10:35 AM Jul 19, 1996

INCREMENTAL PROGRESS AT CLIMATE CHANGE COP2

Geneva 19 July (Chakravarthi Raghavan) -- The Second Session of the Conference of Parties (COP2) of the UN Framework Convention on Climate Change (FCCC) was set to end Friday, making what the Executive Secretary of the Climate Change secretariat, Mr. Michael Zamit-Cutajar called "incremental progress" for global actions for stabilising and reducing Greenhouse Gas (GHG) emissions.

On Thursday, the COP2 "took note" of a Ministerial Declaration presented to the Conference which instructed negotiators to accelerate negotiations on a legally-binding protocol or legal instrument with "quantified legally-binding objectives for emission limitations and significant overall reductions within specific time-frames".

The COP action of taking note, rather than adoption by consensus, of the Ministerial Declaration, despite the 'reservations' from some oil-exporting countries, Australia, New Zealand, and Russia (to one or the other part of the Declaration), was a political statement that marked some incremental progress over the COP1 and the Berlin mandate, Zamnit-Cutajar told a news conference.

The President of COP2, Zimbabwe Minister Mr.

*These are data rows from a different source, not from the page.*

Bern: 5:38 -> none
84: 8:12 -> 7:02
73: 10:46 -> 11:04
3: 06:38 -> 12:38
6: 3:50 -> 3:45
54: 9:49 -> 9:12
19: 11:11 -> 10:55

Chen Chimutengwende, said the Declaration was a very important political impetus to the process. Climate change was not a mere technical matter, but had impacts of an economic, political and other aspects of life.

At the COP2 plenary on Thursday, when Chimutengwende presented the draft Declaration and it was taken note of consensus, a statement was presented on behalf of 14 countries, most of them oil-exporters, and including Russia, who took exception not only to the process but also to some of the contents in relation to the Intergovernmental Panel on Climate Change (IPCC). The statement found the characterisation of the IPCC assessment in the Declaration was biased and misleading.

The statement of the 14, implied that the IPCC Second Assessment Report and its endorsement by the Declaration had the support of the rest of the COP2 -- something that was challenged by some of the Gulf countries.

Australia and New Zealand also took the floor to express their reservations which seemed to relate to the idea of legally-binding emission limitations and overall reductions within specified timeframes.

The United States too made a statement, which was largely supportive of the Declaration as a whole, but seemed to be dissenting from the fact of no reference to the US position of "flexibility" to governments on policy measures to be taken to achieve the objectives.

Zamit-Cutajar told the news conference that the OPEC countries were concerned over the economic impact on their exports and export earnings as a result of any measures that affect energy consumption. The Russian objection, he said, seemed to relate to the view of the Russian delegate (himself a distinguished climatologist) that the IPCC assessment does not pronounce itself on what is a dangerous level of atmospheric concentrations of the GHG, and that the definition of the dangerous level would be needed before deciding what to do about it. However, the IPCC view was that the definition of danger level was subjective, and essentially political and not a scientific one.

The FCCC Secretariat's top official said that before adjourning COP2 would be taking a number of important decisions for further work, including adoption of guidelines for reporting of inventories by the non-Annex I countries to the FCCC (developing countries), as also over the GEF and the interim financial mechanism.

COP2, on Friday, put off any decision on the GEF's Memorandum of Understanding and Guidelines till COP3. Both the GEF approved Guidelines and the G77 and China draft for the COP guidelines to the GEF for funding (as envisaged by the FCCC) have been annexed to the report of the COP2 and remitted for further negotiations.

Asked to comment on the pace of the process of the climate change convention as compared to the pace of the process of climate change, Chimutengwende said while the problem of climate change was moving very fast, the solution was moving forward very slowly. But this was the problem taking place for a century or more, while the focus on solution is very recent, and has some serious consequences for millions of people whichever way one acted. Nevertheless, he remained optimistic, "simply because we have no choice except to act."